Tot slot bespreekt het hof het gezichtspunt waar de goederen werden gelost. Dit was op diverse plaatsen in (Noordwest) Europa, meestal buiten Nederland, en nooit in Hongarije (rov. 3.20).
Het hof komt tot de slotsom dat een aantal van de gezichtspunten duidelijk naar Nederland wijst als het gewone werkland. Een aantal andere gezichtspunten is minder uitgesproken. Evenwel zijn er geen relevante gezichtspunten die wijzen op een specifiek ander land als het gewone werkland.
Het hof wijst vervolgens nog op drie andere aspecten die wijzen op Nederland als het gewone werkland, namelijk (i) dat de ‘banklicentie’ voor de bankrekening van waaraf de loonbetalingen werden gedaan, op naam stond van [Het Nederlandse transportbedrijf] , (ii) dat ziekmeldingen en verlofaanvragen van de Hongaarse chauffeurs bij [Het Nederlandse transportbedrijf] plaatsvond, en (iii) dat de brandstofpas die de chauffeurs gebruikten om te tanken op naam stond van [Het Nederlandse transportbedrijf] (rov. 3.21).

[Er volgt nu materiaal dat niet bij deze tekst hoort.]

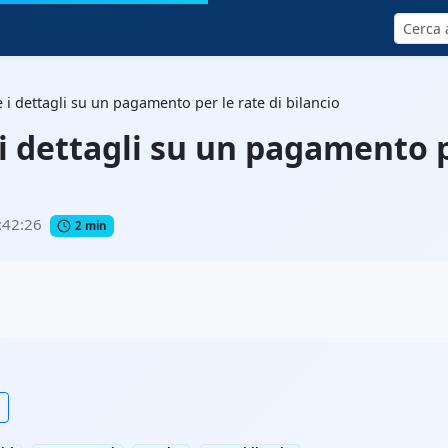
Cerca
i dettagli su un pagamento per le rate di bilancio
 dettagli su un pagamento pe
:42:26
2 min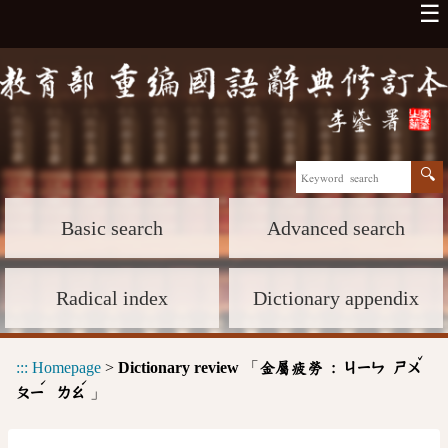
☰
Basic search
Advanced search
Radical index
Dictionary appendix
ˇ
:::
Homepage
>
Dictionary review
「
金屬疲勞 :
ㄐㄧㄣ
ㄕㄨ
ˊ
ˊ
」
ㄆㄧ
ㄌㄠ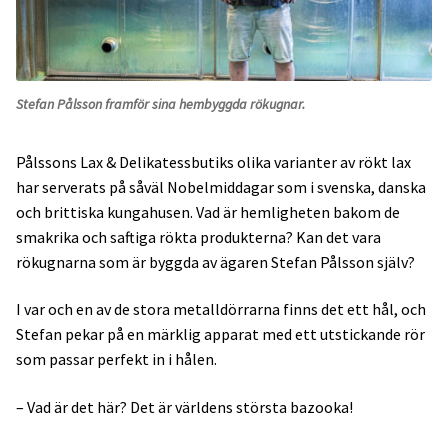
Stefan Pålsson framför sina hembyggda rökugnar.
Pålssons Lax & Delikatessbutiks olika varianter av rökt lax
har serverats på såväl Nobelmiddagar som i svenska, danska
och brittiska kungahusen. Vad är hemligheten bakom de
smakrika och saftiga rökta produkterna? Kan det vara
rökugnarna som är byggda av ägaren Stefan Pålsson själv?
I var och en av de stora metalldörrarna finns det ett hål, och
Stefan pekar på en märklig apparat med ett utstickande rör
som passar perfekt in i hålen.
– Vad är det här? Det är världens största bazooka!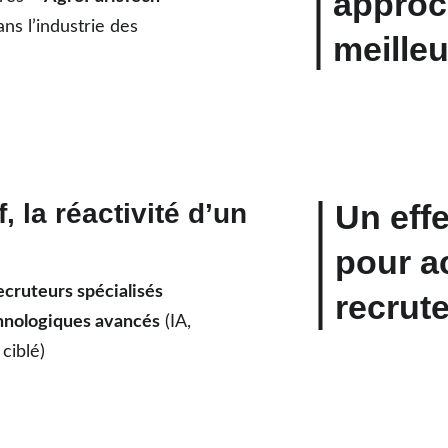
approch
ans l’industrie des 
meilleu
, la réactivité d’un 
Un effe
pour ac
ecruteurs spécialisés
recrut
chnologiques avancés
 (IA, 
ciblé)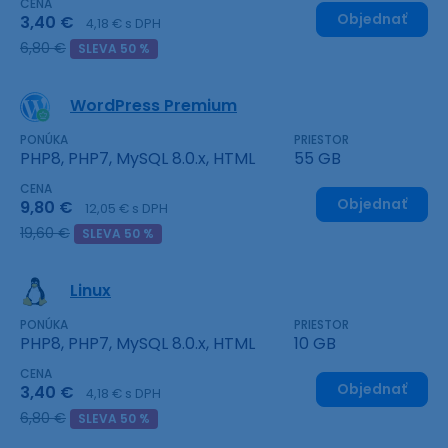
CENA
Objednať
3,40 €
4,18 € s DPH
6,80 €
SLEVA 50 %
WordPress Premium
PONÚKA
PRIESTOR
PHP8, PHP7, MySQL 8.0.x, HTML
55 GB
CENA
Objednať
9,80 €
12,05 € s DPH
19,60 €
SLEVA 50 %
Linux
PONÚKA
PRIESTOR
PHP8, PHP7, MySQL 8.0.x, HTML
10 GB
CENA
Objednať
3,40 €
4,18 € s DPH
6,80 €
SLEVA 50 %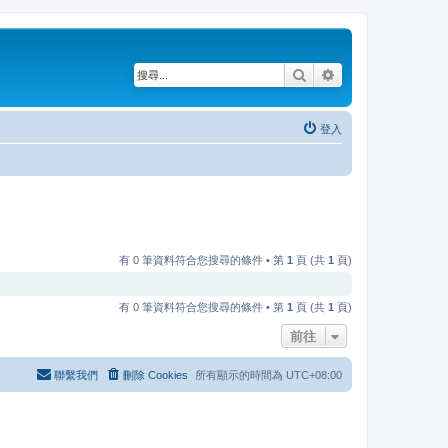
搜尋
進階搜尋
登入
有 0 筆資料符合您搜尋的條件 • 第
1
頁 (共
1
頁)
有 0 筆資料符合您搜尋的條件 • 第
1
頁 (共
1
頁)
前往
聯繫我們
刪除 Cookies
所有顯示的時間為
UTC+08:00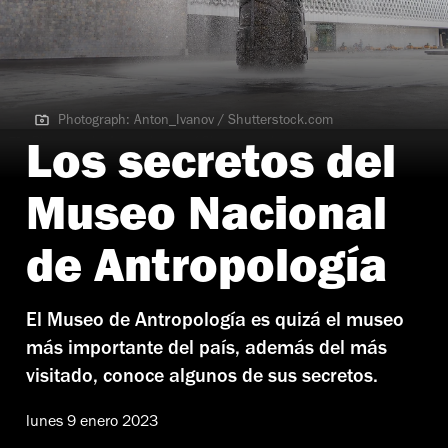
Photograph: Anton_Ivanov / Shutterstock.com
Photograph: Anton_Ivanov / Shutterstock.com
Los secretos del
Museo Nacional
de Antropología
El Museo de Antropología es quizá el museo
más importante del país, además del más
visitado, conoce algunos de sus secretos.
lunes 9 enero 2023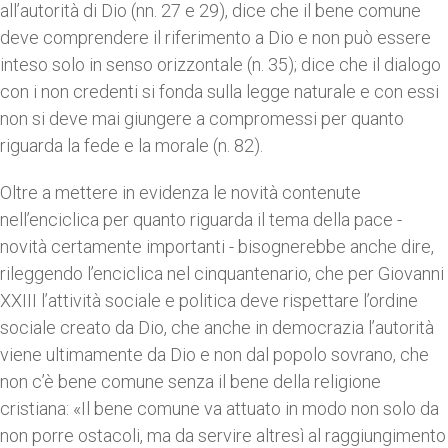
all’autorità di Dio (nn. 27 e 29), dice che il bene comune
deve comprendere il riferimento a Dio e non può essere
inteso solo in senso orizzontale (n. 35); dice che il dialogo
con i non credenti si fonda sulla legge naturale e con essi
non si deve mai giungere a compromessi per quanto
riguarda la fede e la morale (n. 82).
Oltre a mettere in evidenza le novità contenute
nell’enciclica per quanto riguarda il tema della pace -
novità certamente importanti - bisognerebbe anche dire,
rileggendo l’enciclica nel cinquantenario, che per Giovanni
XXIII l’attività sociale e politica deve rispettare l’ordine
sociale creato da Dio, che anche in democrazia l’autorità
viene ultimamente da Dio e non dal popolo sovrano, che
non c’è bene comune senza il bene della religione
cristiana: «Il bene comune va attuato in modo non solo da
non porre ostacoli, ma da servire altresì al raggiungimento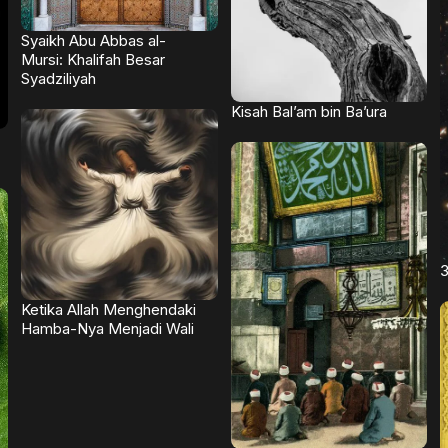
Syaikh Abu Abbas al-
Mursi: Khalifah Besar
Syadziliyah
Kisah Bal’am bin Ba’ura
3
Ketika Allah Menghendaki
Hamba-Nya Menjadi Wali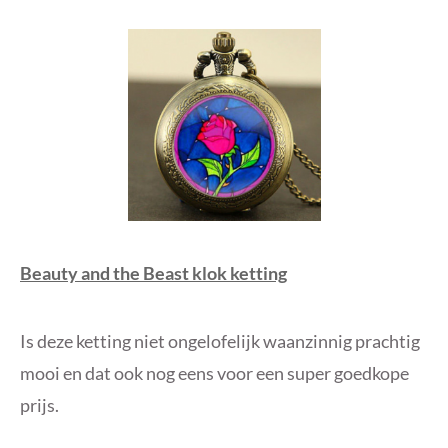
Beauty and the Beast klok ketting
Is deze ketting niet ongelofelijk waanzinnig prachtig
mooi en dat ook nog eens voor een super goedkope
prijs.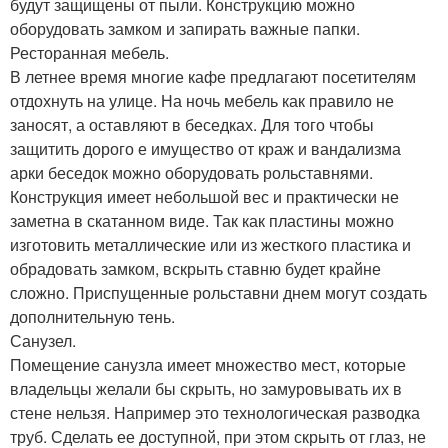
будут защищены от пыли. Конструкцию можно
оборудовать замком и запирать важные папки.
Ресторанная мебель.
В летнее время многие кафе предлагают посетителям
отдохнуть на улице. На ночь мебель как правило не
заносят, а оставляют в беседках. Для того чтобы
защитить дорого е имущество от краж и вандализма
арки беседок можно оборудовать рольставнями.
Конструкция имеет небольшой вес и практически не
заметна в скатанном виде. Так как пластины можно
изготовить металлические или из жесткого пластика и
обрадовать замком, вскрыть ставню будет крайне
сложно. Приспущенные рольставни днем могут создать
дополнительную тень.
Санузел.
Помещение санузла имеет множество мест, которые
владельцы желали бы скрыть, но замуровывать их в
стене нельзя. Например это технологическая разводка
труб. Сделать ее доступной, при этом скрыть от глаз, не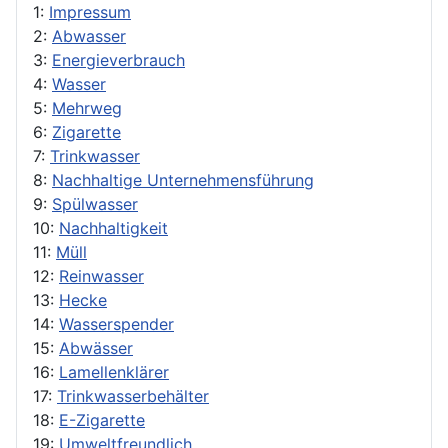
1:
Impressum
2:
Abwasser
3:
Energieverbrauch
4:
Wasser
5:
Mehrweg
6:
Zigarette
7:
Trinkwasser
8:
Nachhaltige Unternehmensführung
9:
Spülwasser
10:
Nachhaltigkeit
11:
Müll
12:
Reinwasser
13:
Hecke
14:
Wasserspender
15:
Abwässer
16:
Lamellenklärer
17:
Trinkwasserbehälter
18:
E-Zigarette
19:
Umweltfreundlich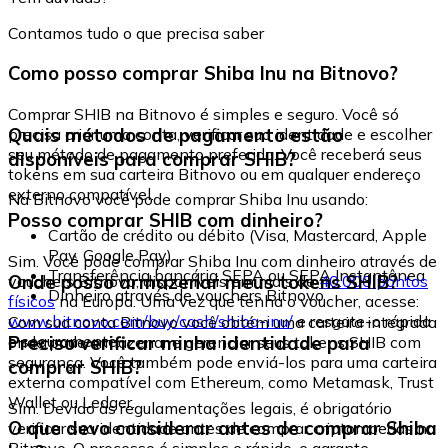
Contamos tudo o que precisa saber
Como posso comprar Shiba Inu na Bitnovo?
Comprar SHIB na Bitnovo é simples e seguro. Você só
Quais métodos de pagamento estão
precisa criar uma conta, verificar sua identidade e escolher
seu método de pagamento preferido. Você receberá seus
disponíveis para comprar SHIB?
tokens em sua carteira Bitnovo ou em qualquer endereço
externo compatível.
Na Bitnovo você pode comprar Shiba Inu usando:
Posso comprar SHIB com dinheiro?
Cartão de crédito ou débito (Visa, Mastercard, Apple
Pay, Google Pay)
Sim. Você pode comprar Shiba Inu com dinheiro através de
Transferência bancária SEPA ou SEPA Instantânea
Onde posso armazenar meus tokens SHIB?
vouchers Bitnovo, disponíveis em mais de
40.000 pontos
Dinheiro através de vouchers Bitnovo
físicos
na Europa. Uma vez que tenha o voucher, acesse:
www.bitnovo.com/buy/cash/shiba-inu/
e resgate-o rápida
Com sua conta Bitnovo você obtém uma carteira integrada
e seguramente.
Preciso verificar minha identidade para
onde pode armazenar e gerenciar seus tokens SHIB com
segurança. Você também pode enviá-los para uma carteira
comprar SHIB?
externa compatível com Ethereum, como Metamask, Trust
Wallet ou Ledger.
Sim. Devido às regulamentações legais, é obrigatório
O que devo considerar antes de comprar Shiba
verificar sua identidade antes de comprar criptomoedas na
Bitnovo. O processo é simples e rápido, e garante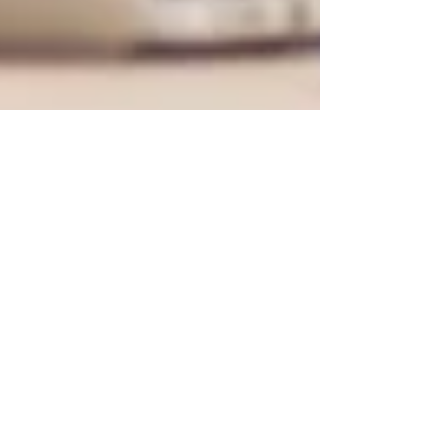
CBN : Saiba o que é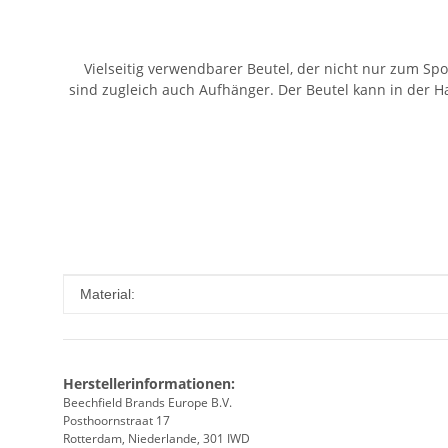
Vielseitig verwendbarer Beutel, der nicht nur zum Sp
sind zugleich auch Aufhänger. Der Beutel kann in der 
Produkteigenschaft
Wert
Material:
Herstellerinformationen:
Beechfield Brands Europe B.V.
Posthoornstraat 17
Rotterdam, Niederlande, 301 IWD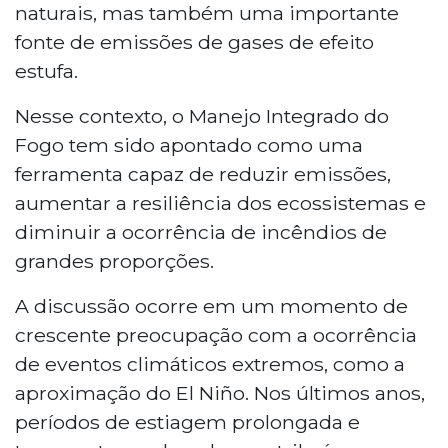
naturais, mas também uma importante
fonte de emissões de gases de efeito
estufa.
Nesse contexto, o Manejo Integrado do
Fogo tem sido apontado como uma
ferramenta capaz de reduzir emissões,
aumentar a resiliência dos ecossistemas e
diminuir a ocorrência de incêndios de
grandes proporções.
A discussão ocorre em um momento de
crescente preocupação com a ocorrência
de eventos climáticos extremos, como a
aproximação do El Niño. Nos últimos anos,
períodos de estiagem prolongada e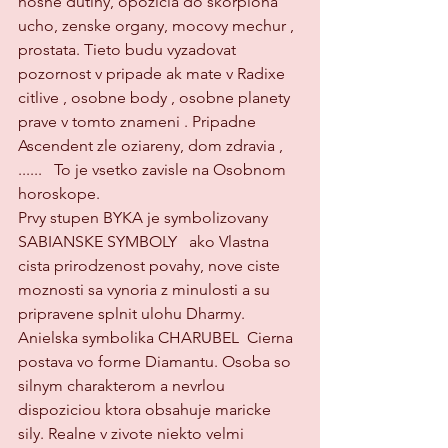
nosne dutiny, opozicia do skorpiona 
ucho, zenske organy, mocovy mechur , 
prostata. Tieto budu vyzadovat 
pozornost v pripade ak mate v Radixe 
citlive , osobne body , osobne planety 
prave v tomto znameni . Pripadne 
Ascendent zle oziareny, dom zdravia , 
......   To je vsetko zavisle na Osobnom 
horoskope.
Prvy stupen BYKA je symbolizovany  
SABIANSKE SYMBOLY   ako Vlastna 
cista prirodzenost povahy, nove ciste 
moznosti sa vynoria z minulosti a su 
pripravene splnit ulohu Dharmy.  
Anielska symbolika CHARUBEL  Cierna 
postava vo forme Diamantu. Osoba so 
silnym charakterom a nevrlou 
dispoziciou ktora obsahuje maricke 
sily. Realne v zivote niekto velmi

Het hof beoordeelt vervolgens of er factoren zijn die maken dat de arbeidsovereenkomsten nauwer verbonden zijn met een ander land, en benoemt enkele voor deze beoordeling relevante factoren (rov. 3.22).
Het hof bespreekt de genoemde factoren, maar acht deze onvoldoende om de arbeidsovereenkomsten nauwer verbonden te achten met Hongarije dan met Nederland als het gewone werkland. Een afweging van alle omstandigheden van het geval brengt het hof tot de conclusie dat de arbeidsrelatie met [verweerders] wordt beheerst door Nederlands recht als het recht van het gewone werkland (rov. 3.23).
Het hof heeft bij arrest van 26 oktober 2021 tussentijds cassatieberoep tegen het bestreden arrest opengesteld.
Cassatie
Bij procesinleiding van 27 oktober 2021 heeft Silo-Tank (tijdig) cassatieberoep ingesteld tegen het bestreden arrest. [verweerders] hebben geconcludeerd tot verwerping van het cassatieberoep. Partijen hebben hun standpunten schriftelijk doen toelichten, voor [verweerders] mede door mr. A.L. Koster. Daarna heeft re- en dupliek plaatsgevonden.